→ EXTRACTED TEXT
--------------------

President Barack Obama receiving those invited to the opening of the summit (here in conversation with the High Commissioner of the European Commnunity, Baroness Ashton).

The NATO summit draws together not only the heads of state of its 28 member states but also the delegates of 32 other countries, revealing the global dimensions of the Organization.

Officially, it was to consider three main issues:
 How to exert control over Central Asia?
 How to deal with [impose?] more efficiently [with] the budget restraints imposed by the financial crisis?
 How to deploy an offensive weapon system against Russia and China?

The choice of Chicago for the NATO summit is obvious given President Obama’s political origins and that it is today governed by Mayor Rahm Emanuel, former Obama chief of staff, hawk and Israeli army officer.

A host committee was composed by the Bilderberg Group [1] centered around Madeleine Albright, Chairman of the NDI/NED [2] and John H. Bryan, who sits on the Board of Directors of Goldman Sachs.

Outside the conference hall, there was no lack of opposition groups demonstrating against the NATO Alliance [3]. The unrest challenged the city’s ability to maintain order and tarnished the image of the summit. Notwithstanding, NATO used the disturbance to keep the press occupied; while the journalists were focused on police excesses going on outside the conference [4], the heads of state could discuss their arrangements in secret.

The Summit of the CSTO, the Collective Security Treaty Organization, meeting on May 15, 2012. It may be less grandiose than NATO but it is capable of mounting resistance to it.

Controlling Central Asia

The allied intervention in Afghanistan was planned by the Anglo-Saxons even before the September 11th attacks although these were used to justify it and bring its Allies on board. [5] It was tailored to respond to the specific interests of the Coalition—as a pincer maneuver against Iran once Iraq was invaded; as a way of limiting the Russian zone of influence in the Muslim states formerly in the U.S.S.R.; as a means of opening a pathway for the exploitation of Caspian petroleum; as a way of controlling the world market of drugs derived from poppies; and lastly, to obtain access to huge reserves of precious minerals.

Ten years later, the attack on Iran remains postponed while the relations of the U.S. with Russia and China become ever more strained. Just before the summit, Washington concluded an emergency strategic pact with Kabul. The recent troop withdrawal cannot conceal the Pentagon’s long-term plans to remain in-country. Ironically, the Western countries need to maintain troops in Afghanistan to threaten Russian interests in Central Asia but need to pass through Russian territory in order to provision those same troops.

In recent years, Moscow created a military pact with its old Soviet partners, the Collective Treaty Security Organization, the CTSO. Armenia, Kazakhstan, Kyrgistan, Uzbekistan and Tajikistan joined, though without Azerbajan. Moscow and Bejing then established the Shanghai Cooperation Organization. Its initial goal was narrowly conceived to prevent Anglo-Saxon interference in Central Asia but it is evolving into a military pact. The SCO came to include, either as observers or partners, Mongolia and the states of the Indian sub-continent, still without Azerbajan.

--------------------

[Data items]
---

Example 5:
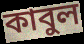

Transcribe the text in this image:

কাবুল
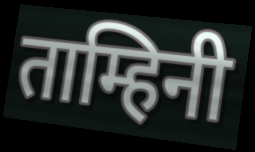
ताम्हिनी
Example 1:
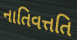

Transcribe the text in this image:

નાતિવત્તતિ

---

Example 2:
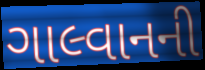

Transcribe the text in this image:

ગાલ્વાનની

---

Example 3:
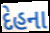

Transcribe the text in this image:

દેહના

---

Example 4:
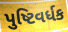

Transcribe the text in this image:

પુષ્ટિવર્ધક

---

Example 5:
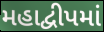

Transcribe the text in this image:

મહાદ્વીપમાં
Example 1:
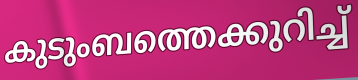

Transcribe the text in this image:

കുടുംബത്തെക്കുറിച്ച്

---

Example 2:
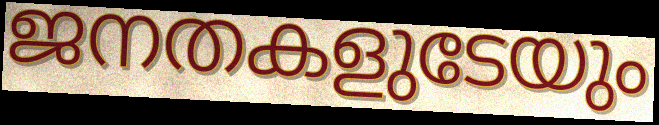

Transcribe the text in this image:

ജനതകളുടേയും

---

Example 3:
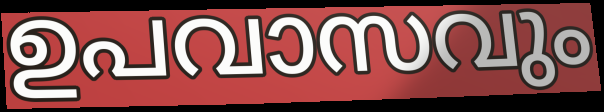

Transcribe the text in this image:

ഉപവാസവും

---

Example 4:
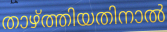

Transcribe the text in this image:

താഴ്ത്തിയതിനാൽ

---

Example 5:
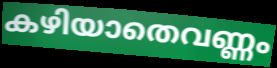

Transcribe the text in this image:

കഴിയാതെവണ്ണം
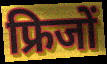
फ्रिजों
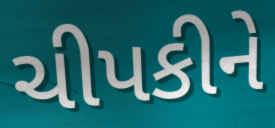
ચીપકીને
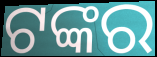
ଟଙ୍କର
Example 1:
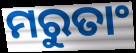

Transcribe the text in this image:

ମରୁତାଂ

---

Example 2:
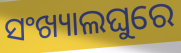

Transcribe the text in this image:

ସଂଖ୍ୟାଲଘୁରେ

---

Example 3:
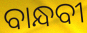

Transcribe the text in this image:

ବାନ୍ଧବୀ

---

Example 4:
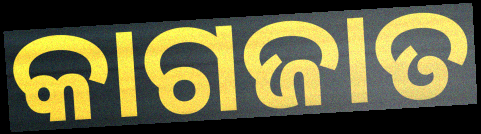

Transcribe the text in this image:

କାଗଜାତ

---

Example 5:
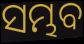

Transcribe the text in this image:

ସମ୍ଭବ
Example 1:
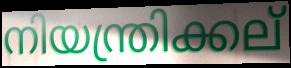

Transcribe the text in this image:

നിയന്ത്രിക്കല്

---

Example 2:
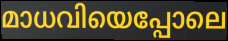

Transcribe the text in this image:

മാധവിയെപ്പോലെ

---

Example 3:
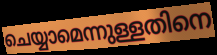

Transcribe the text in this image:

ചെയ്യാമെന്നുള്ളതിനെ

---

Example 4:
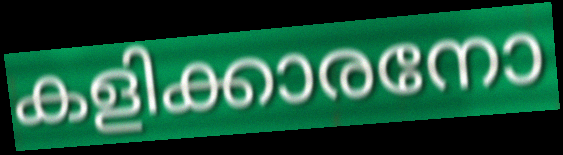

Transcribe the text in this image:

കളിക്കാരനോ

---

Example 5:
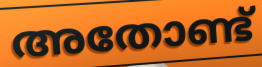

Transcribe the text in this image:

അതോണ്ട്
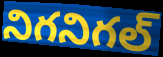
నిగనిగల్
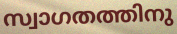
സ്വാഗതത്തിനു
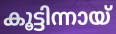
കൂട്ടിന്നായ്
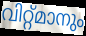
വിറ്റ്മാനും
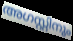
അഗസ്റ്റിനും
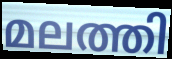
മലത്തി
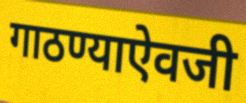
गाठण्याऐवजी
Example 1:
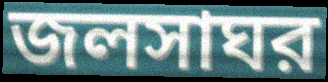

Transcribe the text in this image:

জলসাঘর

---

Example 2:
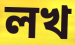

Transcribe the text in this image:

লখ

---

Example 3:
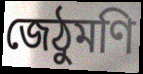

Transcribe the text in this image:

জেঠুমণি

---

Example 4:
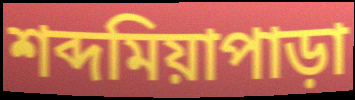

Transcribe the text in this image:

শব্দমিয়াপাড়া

--------------------

→ EXERCISE DETAILS
Using the text on the NATO summit in Chicago, answer these questions:
1. Besides the 28 member states, how many other countries sent delegates to the summit?
2. Who is named as the mayor of Chicago?
3. On what date did the CSTO summit meet?

→ EXERCISE ANSWER
1. 32
2. Rahm Emanuel
3. May 15, 2012